Market Review – November 2023


Geopolitics back in focus: UK share prices fell during October as concerns over the economic outlook were compounded by geopolitical uncertainties following the outbreak of the Israel-Gaza war. The FTSE 100 Index  dropped by 3.8% over the month, while the FTSE 250 Index  declined by 6.5%. Meanwhile, bond prices continued to fall: the yield on the benchmark ten-year gilt  rose as high as 4.7% in October, reaching levels last seen  during the Global Financial Crisis, and the 30-year gilt yield  breached 5% during the month, climbing to its highest level since 1998.

Consumer pessimism: UK consumer confidence fell deeper into negative territory during October, according to GfK , reaching its lowest level since July. The deterioration reflects consumers’ pessimism over their finances in the run-up to Christmas amid growing expectations that interest rates are likely to stay “higher for longer”.

Lacklustre outlook: the International Monetary Fund (IMF)  expects the UK economy to grow more slowly than other advanced economies in 2024, citing the impact of persistent inflation that will require tighter monetary policy for some time. The UK economy  expanded by 0.2% during August, having contracted by 0.6% in July. The IMF downgraded its forecast for UK economic growth next year from 1% to 0.6%. In comparison, the US and the eurozone are predicted to grow by 1.5% and 1.2% respectively.

Inflation holds steady: having fallen for three consecutive months, the UK’s rate of inflation  remained unchanged at 6.7% year on year in September.

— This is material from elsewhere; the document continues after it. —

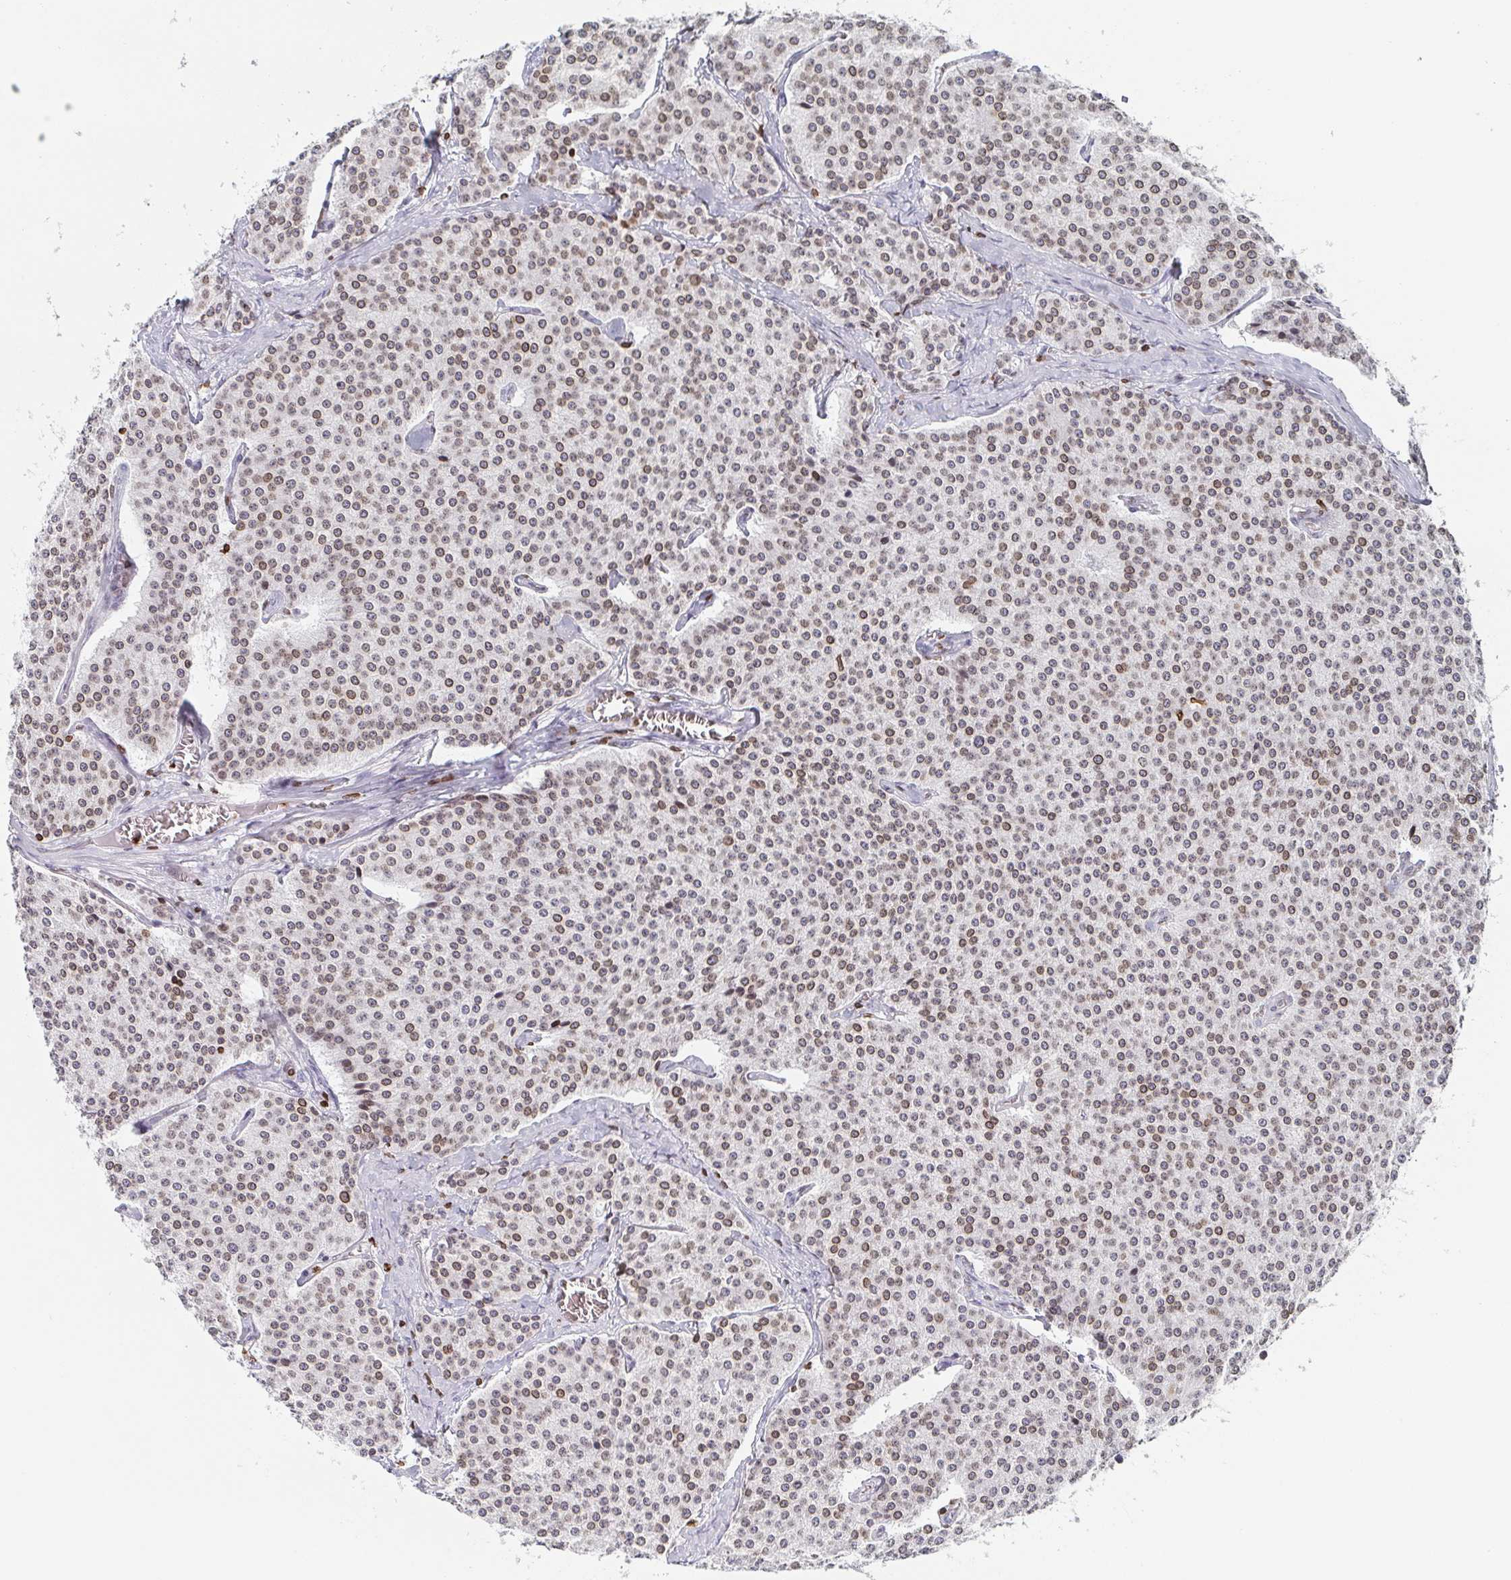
{"staining": {"intensity": "weak", "quantity": ">75%", "location": "nuclear"}, "tissue": "carcinoid", "cell_type": "Tumor cells", "image_type": "cancer", "snomed": [{"axis": "morphology", "description": "Carcinoid, malignant, NOS"}, {"axis": "topography", "description": "Small intestine"}], "caption": "Approximately >75% of tumor cells in carcinoid (malignant) demonstrate weak nuclear protein positivity as visualized by brown immunohistochemical staining.", "gene": "BTBD7", "patient": {"sex": "female", "age": 64}}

Food price inflation declined from an annualised rate of 13.6% to 12.2%. The IMF expects average consumer price inflation of 7.7% this year in the UK, falling to 3.7% next year.

Dividends declined in Q3: UK dividend payouts fell at a headline rate of 8.3% during the third quarter, according to Computershare’s Dividend Monitor , undermined by lower payments from the mining sector and smaller special dividends. On an underlying basis, dividends rose by 2.4%. Dividends from the utilities, banking, energy, and media sectors grew strongly.

Credit conditions take a toll: EY-Parthenon  reported a total of 76 profit warnings from UK-listed companies during the third quarter. Although this represented an annualised fall of 12%, it was still 18% above the third-quarter average. As pressures on costs and supply chains eased, companies cited the impact of deteriorating credit conditions as the primary cause of warnings.



“Uncharted waters”: equity and bond prices fell during October as investors’ appetite for risk was blunted by geopolitical tensions and economic uncertainties. The World Bank  warned that the Israel-Gaza war could “push global commodity markets into uncharted waters”, flagging the possibility that oil prices could rise above US$150 per barrel if the conflict continues to escalate. The price of Brent Crude oil  rose above US$93 per barrel in October in response to the crisis. Meanwhile, the price of gold , which tends to rise during periods of instability, breached US$2,000 per ounce. Elsewhere, the VIX Index  – which tracks expectations of future volatility – reached its highest level since March during October.

Default risk on the rise: the International Monetary Fund (IMF)  warned that the risk of defaults from corporate and household borrowers has intensified, exacerbated by higher borrowing costs. The IMF forecast global economic growth of 3% this year and 2.9% next year, commenting  : “Growth remains slow and uneven ... The global economy is limping along, not sprinting”.

Higher for longer: Strong economic data  from the US fuelled expectations that interest rates are set to remain “higher for longer”, exacerbating the sell-off in bonds. The yield on the ten-year US Treasury bond  breached 5% for the first time since 2007, while the 30-year US Treasury bond  yield ended October at 5.08%. Having grown by 2.1% in the second quarter of 2023, the US economy  expanded by 4.9% during the third quarter. Meanwhile, inflation  remained unchanged at 3.7% year on year during September, confounding widespread expectations of a decline, although core inflation – which strips out volatile factors like energy and food – eased from 4.3%  to 4.1%. The Dow Jones Industrial Average Index  fell by 1.4% in October.

ECB holds rates: inflationary pressures in the eurozone appear to be easing as the eurozone’s annualised rate of consumer price inflation  dropped from 4.3% in September to 2.9% in October. The European Central Bank  left its key interest rate unchanged at 4% following a series of tightening measures. The eurozone’s economy  contracted by 0.1% in the third quarter, stoking speculation over the possibility of recession. Nevertheless, optimism about the outlook for German businesses improved slightly during October, according to the Ifo Institute , although companies remained pessimistic about their current situation.